Anna J. De Cecco, Sophia E. Giles, Rhyan Pearson
Based on the work and data gathered by Counterpart International, a development agency funded by USAID, this presentation examines how women’s participation in development projects in Bangladesh impact gender equality. This is part of a larger program Counterpart International has implemented since 2018, titled, ‘Promoting Advocacy and Rights’ (PAR) in collaboration with local NGOs. Anchored the in Gender/Women in Development (GID/WID) approach, PAR aims to deepen democratic values within civil society to improve public governance. We are specifically interested in understanding if the NGO is taking the necessary steps to include women participants in their meetings and seminars. One of the main goals of Counterpart’s project, through seminars and training events, is to close the gender gap in Bangladeshi communities to create a more inclusive and progressive society. Like many other patriarchal systems, men in Bangladesh are the powerholders in families, and women have to seek and receive permission from the men in the family in order to travel or take part in activities in Bangladesh. Given this context, Counterpart is working to help develop their society in order for women to have a more independent lifestyle. However, their research shows that women have rigorous domestic work schedules as they are in charge of all of the housework. It has been difficult for Counterpart to find inclusive times and locations as well as childcare for women to be involved. Our group aims to determine the methods Counterpart has used to reach out to women in their 6 cities of study and reduce the gender gap to ensure equal participation in their events. This is significant as these events are meant to empower women in order to create positive and lasting impacts.

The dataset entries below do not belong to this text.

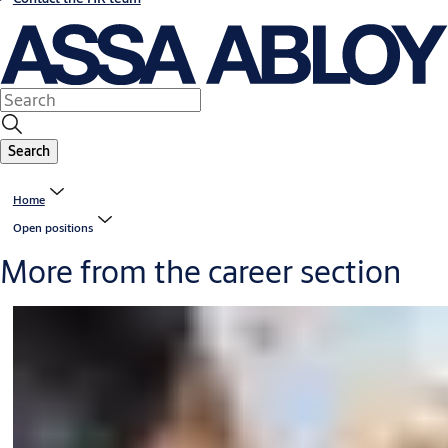
Search
Home
Open positions
More from the career section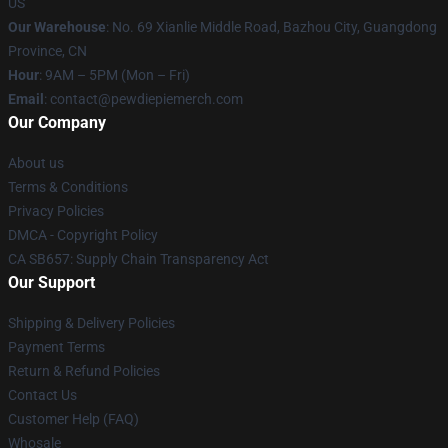
US
Our Warehouse
: No. 69 Xianlie Middle Road, Bazhou City, Guangdong
Province, CN
Hour
: 9AM – 5PM (Mon – Fri)
Email
: contact@pewdiepiemerch.com
Our Company
About us
Terms & Conditions
Privacy Policies
DMCA - Copyright Policy
CA SB657: Supply Chain Transparency Act
Our Support
Shipping & Delivery Policies
Payment Terms
Return & Refund Policies
Contact Us
Customer Help (FAQ)
Whosale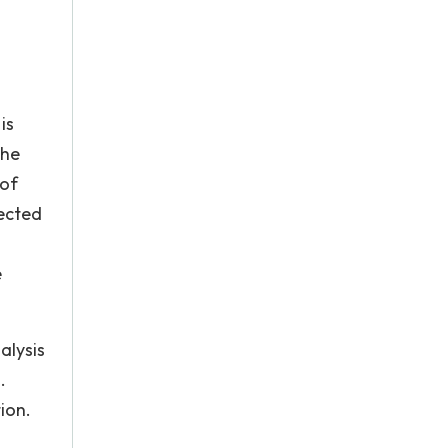
d
is
the
 of
fected
e
alysis
.
ion.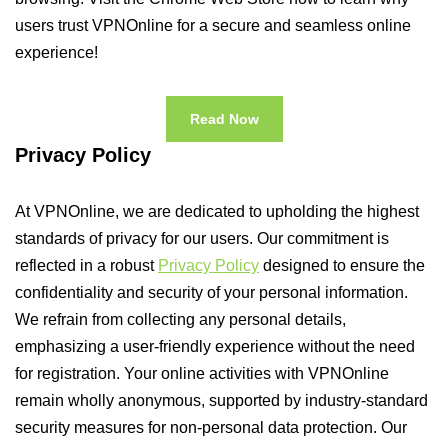
users trust VPNOnline for a secure and seamless online
experience!
Read Now
Privacy Policy
At VPNOnline, we are dedicated to upholding the highest
standards of privacy for our users. Our commitment is
reflected in a robust
Privacy Policy
designed to ensure the
confidentiality and security of your personal information.
We refrain from collecting any personal details,
emphasizing a user-friendly experience without the need
for registration. Your online activities with VPNOnline
remain wholly anonymous, supported by industry-standard
security measures for non-personal data protection. Our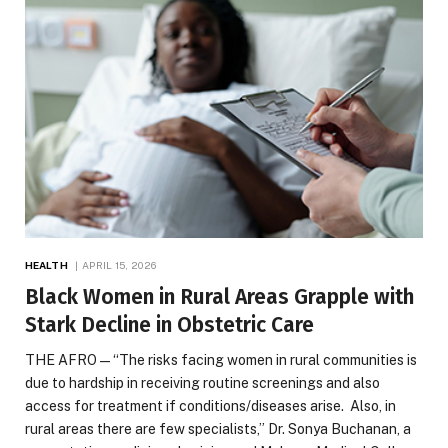
HEALTH
APRIL 15, 2026
Black Women in Rural Areas Grapple with
Stark Decline in Obstetric Care
THE AFRO — “The risks facing women in rural communities is
due to hardship in receiving routine screenings and also
access for treatment if conditions/diseases arise. Also, in
rural areas there are few specialists,” Dr. Sonya Buchanan, a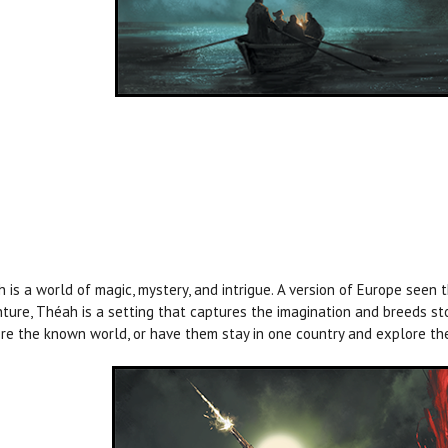
 is a world of magic, mystery, and intrigue. A version of Europe seen 
ture, Théah is a setting that captures the imagination and breeds st
re the known world, or have them stay in one country and explore th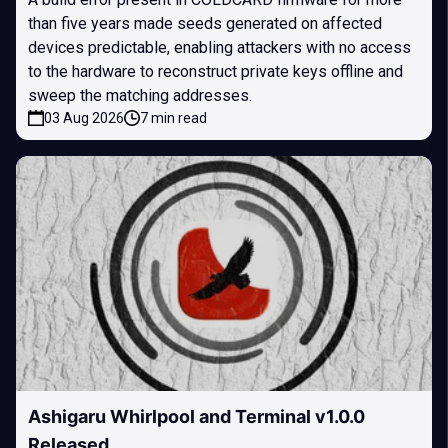
than five years made seeds generated on affected
devices predictable, enabling attackers with no access
to the hardware to reconstruct private keys offline and
sweep the matching addresses.
03 Aug 2026
7 min read
Ashigaru Whirlpool and Terminal v1.0.0
Released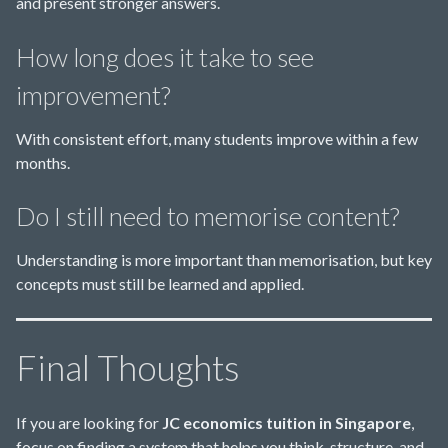
and present stronger answers.
How long does it take to see
improvement?
With consistent effort, many students improve within a few
months.
Do I still need to memorise content?
Understanding is more important than memorisation, but key
concepts must still be learned and applied.
Final Thoughts
If you are looking for
JC economics tuition in Singapore
,
focus on finding a system that helps you think, structure, and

“Women’s Suffrage for Whom?: How the 19th Amendment Failed to Secure the Right to Vote for Black Women and the Continued Efforts of Black Suffragists During the Roaring Twenties.”
Megan Grace Brock
With 2020 marking the 100 year centennial anniversary of Women's Suffrage in the United States, we are forced to ask ourselves, "What is it that we are truly celebrating?" The ratification of the 19th Amendment in 1920 has been revered for the past century as the year of American Women's Suffrage, but the harsh realities of racism and historic disenfranchisement meant that the freedoms guaranteed by the 19th Amendment were not equally extended to all women. Black Women’s struggle for the vote did not end with the passage of the 19th amendment, rather, the 1920s was a decade of both continued struggle and immense organization for Black Suffragists who were still fighting for the equal right to vote across the United States. Black Women's contributions in nearly all dominant historical movements and narratives have been historically overshadowed, misrepresented, minimized, and even omitted entirely. In an attempt to somewhat rectify this injustice, and rather than centering the focus on the factors that continued to restrict the equal access of Black Women to the ballot, this research will focus on the voices, demands, writings, and perspectives of Black Suffragists who lived, worked and dedicated themselves to the continued fight for Black Women's Suffrage during the 1920s. Focusing specifically on what Black Suffragists had to say, how they felt, their demands for change and progress, and the various ways Black Women organized for a cause that was for the first time inherently on behalf of the voting rights of Black Women is imperative to producing more holistic and accurate histories.